WORK INSTRUCTIONS => When a line below contains the word "peserta", copy that line.

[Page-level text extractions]
▬▬▬▬▬▬▬▬▬▬

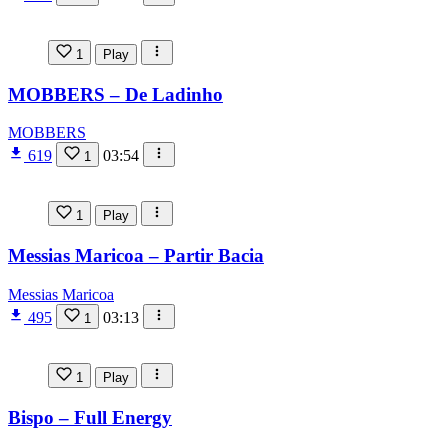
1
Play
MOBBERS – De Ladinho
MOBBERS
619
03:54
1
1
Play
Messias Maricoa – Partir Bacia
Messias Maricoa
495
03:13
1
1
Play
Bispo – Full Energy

▬▬▬▬▬▬▬▬▬▬

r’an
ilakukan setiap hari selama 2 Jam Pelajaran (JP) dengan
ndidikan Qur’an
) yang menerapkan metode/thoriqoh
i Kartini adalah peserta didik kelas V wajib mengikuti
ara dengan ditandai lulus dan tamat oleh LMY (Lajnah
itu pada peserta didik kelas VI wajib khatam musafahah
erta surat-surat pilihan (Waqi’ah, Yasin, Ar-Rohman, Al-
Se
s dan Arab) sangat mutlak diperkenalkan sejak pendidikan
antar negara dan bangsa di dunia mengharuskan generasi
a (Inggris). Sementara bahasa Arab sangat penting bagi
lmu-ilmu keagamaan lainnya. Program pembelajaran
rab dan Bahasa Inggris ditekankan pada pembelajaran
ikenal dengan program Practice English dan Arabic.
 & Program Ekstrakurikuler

▬▬▬▬▬▬▬▬▬▬

ANSWER FOR THIS EXERCISE =>
i Kartini adalah peserta didik kelas V wajib mengikuti
itu pada peserta didik kelas VI wajib khatam musafahah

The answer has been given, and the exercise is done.